= Dolichiste =

Doliche or Dolichiste (Δολίχη or Δολιχίστη; Eth. Δολιχεύς or Δολιχίστης) was an island noted by ancient geographers in the Mediterranean Sea off the Lycian coast, in Asia Minor, now called Kekova (or Kakava (Κακαβάς) in Modern Greek), which is located in present-day Antalya Province, Turkey.

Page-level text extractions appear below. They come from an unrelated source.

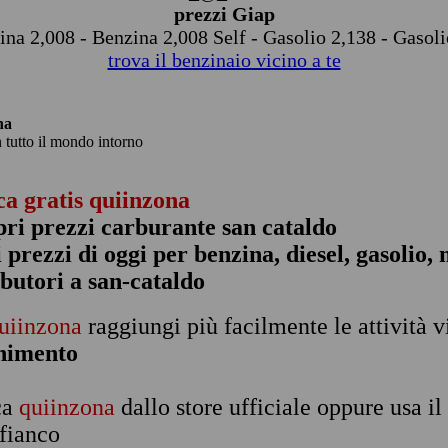
prezzi Giap
ina 2,008 - Benzina 2,008 Self - Gasolio 2,138 - Gasoli
trova il benzinaio vicino a te
na
n tutto il mondo intorno
ca gratis quiinzona
pri prezzi carburante san cataldo
 i prezzi di oggi per benzina, diesel, gasolio
ibutori a san-cataldo
uiinzona
raggiungi più facilmente le attività v
rnimento
ca
quiinzona
dallo store ufficiale oppure usa i
 fianco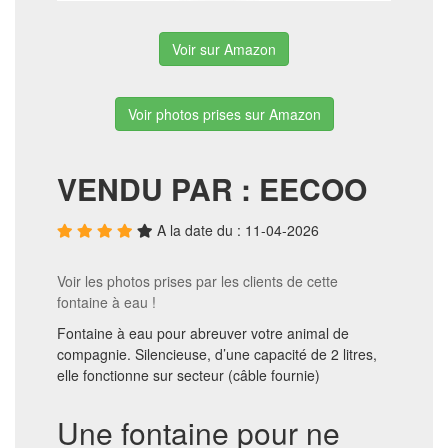
Voir sur Amazon
Voir photos prises sur Amazon
VENDU PAR : EECOO
A la date du : 11-04-2026
Voir les photos prises par les clients de cette
fontaine à eau !
Fontaine à eau pour abreuver votre animal de
compagnie. Silencieuse, d’une capacité de 2 litres,
elle fonctionne sur secteur (câble fournie)
Une fontaine pour ne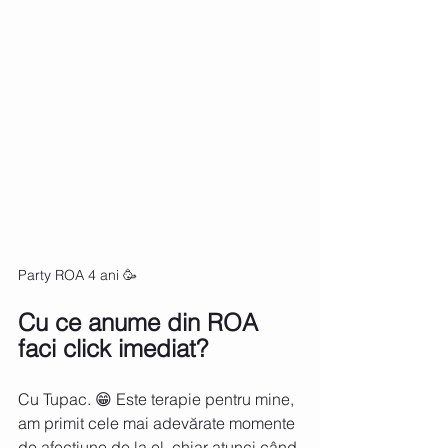
Party ROA 4 ani 🥳
Cu ce anume din ROA 
faci click imediat?
Cu Tupac. 😁 Este terapie pentru mine, 
am primit cele mai adevărate momente 
de afecțiune de la el, chiar atunci când 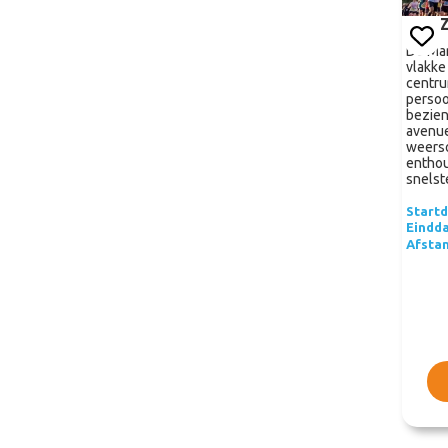
Z
De Mar
vlakke
centru
persoo
bezie
avenue
weers
enthou
snelst
Start
Eindd
Afsta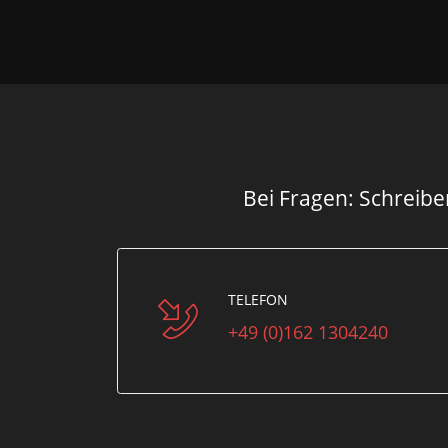
Bei Fragen: Schreiben
TELEFON
+49 (0)162 1304240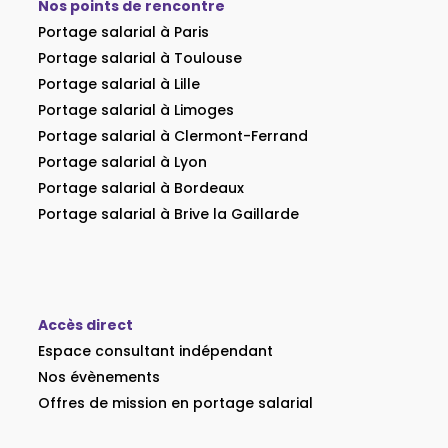
Nos points de rencontre
Portage salarial à Paris
Portage salarial à Toulouse
Portage salarial à Lille
Portage salarial à Limoges
Portage salarial à Clermont-Ferrand
Portage salarial à Lyon
Portage salarial à Bordeaux
Portage salarial à Brive la Gaillarde
Accès direct
Espace consultant indépendant
Nos évènements
Offres de mission en portage salarial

Stephanus of Byzantium (s. v.) describes Doliche as an island close to the Lycian coast, on the authority of Callimachus; and he adds that Alexander, in his Periplus of Lycia, calls it Dolichiste. It is mentioned by Pliny (v. 31) and Ptolemy (v. 3). Pliny places it opposite to Chimaera (geography); and both Pliny and Ptolemy name it Dolichiste. Doliche or Dolichiste, is a long island, as the name implies. It lies near the southern coast of Lycia, west of the ruins of Myra, and in front of the spacious bay now named Kekova. The island is a narrow ridge of rock, incapable of yielding a constant supply of water; each house had therefore a tank hollowed in the rock, and lined with stucco. William Martin Leake speaks of the ruins of a large city, with a noble theatre, in a fine harbour formed by a range of rocky islands. But this theatre appears, from what Leake says, to be on the coast of the mainland; and Beaufort observes that the whole of these islands and bays may be included under the general Greek name Kakava. By the 1850s, the island was uninhabited.